══ Pasaje extraído

Al caer la tarde, los profesionales se la llevaron a una sala de parto. «En ese momento me manipulan de nuevo y se rompe la bolsa de líquido amniótico. Se me mojaron las piernas, me pasaron a una camilla y el médico, que me agarra del brazo derecho, me dice: ´te voy a dormir porque ya has sufrido bastante´», relata María Bueno que despertó 12 horas después, el Día de Navidad, con la entrada de una monja que le preguntó si le habían traído al bebé. «¿Qué bebé? Está muerto», le dijo María. La monja entró, entonces, con un Niño Jesús de porcelana. «Dale un beso al niño Jesús, que él te consolará», le pidió. María entonces se dio la vuelta y entró en un mutismo que le duró 8 meses.

Al día siguiente, antes de abandonar el hospital, le pidieron sus datos de afiliación. Se fue sin papeles. «Tampoco se nos ocurrió pedirlos, en aquella época la autoridad era el médico, no se discutía nada», agrega la mujer.

La pequeña María -así se iba a llamar el bebé- fue enterrada el día de Navidad. Solo la hermana la vio, envuelta, antes de ser introducida en una cajita blanca. «Tenía la carita redondita, muy bonita», asegura que le contó décadas después su hermana Lourdes.

Tres años después se casó con el padre de sus hijos Rocío y Carlos, del que se separó años después tras afincarse en la Costa del Sol. «No volví jamás a un ginecólogo privado», afirma María, que durante años creyó la historia que aquel médico le había contado sobre su parto y la muerte de su hija.

«Yo no hablaba de María, estuvo en un lugar de mi mente durante 28 años», confiesa la mujer, que hace 8 años comenzó a tener problemas de salud. Entonces, su médico, pidió todo el historial para saber cuál era su pasado sanitario. María recordaba su parto y aquel anuncio fatal de posible muerte por la infección de su feto, así que buscó la dirección del médico por internet para ir a visitarle.

Cual fue su sorpresa que al introducir el nombre y los apellidos del galeno vio decenas de comentarios en internet sobre supuestos robos de bebés. «A mí esto no me ha ocurrido», se dijo María que, no contenta con eso, decidió pedir documentación en el Ayuntamiento, que entonces era el titular de aquel extinto hospital. «No había nada de mi parto. Después, en el cementerio, revisé ese día, los días sucesivos, años posteriores y anteriores, por si había habido algún error... nada». Entonces, a María se le despertó algo que llevaba dormido décadas dentro de sí. Ató cabos, y cuando consiguió el registro, vio que estaban todos los partos menos el suyo.

════
══ Datos disponibles

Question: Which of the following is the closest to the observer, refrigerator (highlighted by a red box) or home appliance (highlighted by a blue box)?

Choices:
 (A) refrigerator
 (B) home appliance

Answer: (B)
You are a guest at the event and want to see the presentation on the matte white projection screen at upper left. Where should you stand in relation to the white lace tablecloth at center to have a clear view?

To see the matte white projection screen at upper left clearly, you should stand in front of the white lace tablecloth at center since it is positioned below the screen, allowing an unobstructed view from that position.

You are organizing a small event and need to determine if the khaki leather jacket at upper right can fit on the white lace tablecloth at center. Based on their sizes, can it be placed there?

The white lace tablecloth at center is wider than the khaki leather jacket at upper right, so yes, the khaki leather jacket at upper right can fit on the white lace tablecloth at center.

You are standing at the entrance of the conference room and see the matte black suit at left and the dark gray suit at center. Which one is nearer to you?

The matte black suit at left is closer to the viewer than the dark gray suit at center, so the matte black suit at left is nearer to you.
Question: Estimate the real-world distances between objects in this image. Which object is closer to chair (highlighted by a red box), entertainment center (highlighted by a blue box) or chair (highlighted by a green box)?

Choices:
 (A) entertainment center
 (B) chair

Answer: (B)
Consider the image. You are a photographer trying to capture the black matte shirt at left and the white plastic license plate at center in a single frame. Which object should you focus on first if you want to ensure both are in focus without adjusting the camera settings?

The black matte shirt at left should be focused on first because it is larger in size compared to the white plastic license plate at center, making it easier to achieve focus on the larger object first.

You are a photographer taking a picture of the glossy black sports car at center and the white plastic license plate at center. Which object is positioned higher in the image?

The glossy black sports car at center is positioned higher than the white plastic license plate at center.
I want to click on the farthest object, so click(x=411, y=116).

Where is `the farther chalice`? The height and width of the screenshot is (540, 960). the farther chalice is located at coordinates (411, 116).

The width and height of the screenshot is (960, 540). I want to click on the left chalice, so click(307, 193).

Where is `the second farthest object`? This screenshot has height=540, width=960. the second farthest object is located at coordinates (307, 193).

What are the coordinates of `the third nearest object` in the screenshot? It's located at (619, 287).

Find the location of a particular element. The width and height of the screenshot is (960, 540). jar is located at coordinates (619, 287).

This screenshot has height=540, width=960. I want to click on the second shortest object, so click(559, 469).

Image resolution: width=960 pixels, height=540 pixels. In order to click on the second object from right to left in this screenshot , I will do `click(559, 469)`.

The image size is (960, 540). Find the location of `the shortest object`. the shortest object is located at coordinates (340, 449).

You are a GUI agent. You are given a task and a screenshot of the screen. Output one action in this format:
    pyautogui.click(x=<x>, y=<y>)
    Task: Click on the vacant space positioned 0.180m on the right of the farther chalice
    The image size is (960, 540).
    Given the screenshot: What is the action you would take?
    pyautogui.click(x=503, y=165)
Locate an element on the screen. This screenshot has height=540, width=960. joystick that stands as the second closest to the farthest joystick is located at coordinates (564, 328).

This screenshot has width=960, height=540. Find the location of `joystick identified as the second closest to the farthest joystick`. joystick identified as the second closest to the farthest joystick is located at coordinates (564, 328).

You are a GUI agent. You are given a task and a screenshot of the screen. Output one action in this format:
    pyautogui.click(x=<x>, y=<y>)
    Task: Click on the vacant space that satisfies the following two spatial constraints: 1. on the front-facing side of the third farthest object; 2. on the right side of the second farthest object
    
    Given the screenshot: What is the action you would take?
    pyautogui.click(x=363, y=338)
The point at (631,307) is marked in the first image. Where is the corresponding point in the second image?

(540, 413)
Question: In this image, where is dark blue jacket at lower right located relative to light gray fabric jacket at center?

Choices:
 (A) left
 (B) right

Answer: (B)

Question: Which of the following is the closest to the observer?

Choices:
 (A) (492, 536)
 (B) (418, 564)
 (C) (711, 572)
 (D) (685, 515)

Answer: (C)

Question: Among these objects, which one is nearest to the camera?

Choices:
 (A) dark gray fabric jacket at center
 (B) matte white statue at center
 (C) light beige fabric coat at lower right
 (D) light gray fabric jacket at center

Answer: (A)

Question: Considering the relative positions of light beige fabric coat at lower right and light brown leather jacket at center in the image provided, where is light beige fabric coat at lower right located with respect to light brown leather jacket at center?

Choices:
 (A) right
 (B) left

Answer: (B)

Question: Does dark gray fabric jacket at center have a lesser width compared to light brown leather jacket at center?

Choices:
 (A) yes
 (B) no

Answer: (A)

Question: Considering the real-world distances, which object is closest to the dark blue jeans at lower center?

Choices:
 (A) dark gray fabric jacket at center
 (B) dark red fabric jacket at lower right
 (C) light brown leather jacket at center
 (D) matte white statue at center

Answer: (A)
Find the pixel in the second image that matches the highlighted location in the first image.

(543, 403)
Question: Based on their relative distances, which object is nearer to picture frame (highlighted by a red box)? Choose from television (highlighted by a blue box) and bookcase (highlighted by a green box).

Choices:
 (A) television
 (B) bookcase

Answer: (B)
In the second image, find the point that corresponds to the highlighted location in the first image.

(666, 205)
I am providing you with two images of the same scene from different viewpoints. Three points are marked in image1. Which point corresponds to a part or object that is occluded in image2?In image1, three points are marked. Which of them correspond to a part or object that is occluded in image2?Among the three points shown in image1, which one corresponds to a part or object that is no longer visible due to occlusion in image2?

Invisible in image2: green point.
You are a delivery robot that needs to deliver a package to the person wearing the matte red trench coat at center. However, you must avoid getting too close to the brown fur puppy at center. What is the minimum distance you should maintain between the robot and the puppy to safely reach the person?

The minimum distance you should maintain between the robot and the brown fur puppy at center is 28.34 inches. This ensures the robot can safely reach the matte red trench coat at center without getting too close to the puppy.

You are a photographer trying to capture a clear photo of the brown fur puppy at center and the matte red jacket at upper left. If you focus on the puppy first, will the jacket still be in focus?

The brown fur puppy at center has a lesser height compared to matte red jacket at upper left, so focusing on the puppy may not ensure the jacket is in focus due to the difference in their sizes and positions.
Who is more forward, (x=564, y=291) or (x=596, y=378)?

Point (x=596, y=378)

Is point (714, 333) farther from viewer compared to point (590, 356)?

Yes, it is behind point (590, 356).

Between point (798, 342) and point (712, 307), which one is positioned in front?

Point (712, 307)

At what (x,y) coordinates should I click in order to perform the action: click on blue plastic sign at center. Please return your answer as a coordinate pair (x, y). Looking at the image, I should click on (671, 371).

════

_Tarea 1_. Enumera todas las expresiones de tiempo del pasaje extraído que llevan una cantidad escrita con cifras.
_Tarea 2_. Cita sin cambios el tramo del pasaje extraído que va desde "Tres años después" hasta "ir a visitarle.".

_Resultado del ejercicio 1_.
- 12 horas
- 8 meses
- 28 años
- 8 años

_Resultado del ejercicio 2_.
Tres años después se casó con el padre de sus hijos Rocío y Carlos, del que se separó años después tras afincarse en la Costa del Sol. «No volví jamás a un ginecólogo privado», afirma María, que durante años creyó la historia que aquel médico le había contado sobre su parto y la muerte de su hija.

«Yo no hablaba de María, estuvo en un lugar de mi mente durante 28 años», confiesa la mujer, que hace 8 años comenzó a tener problemas de salud. Entonces, su médico, pidió todo el historial para saber cuál era su pasado sanitario. María recordaba su parto y aquel anuncio fatal de posible muerte por la infección de su feto, así que buscó la dirección del médico por internet para ir a visitarle.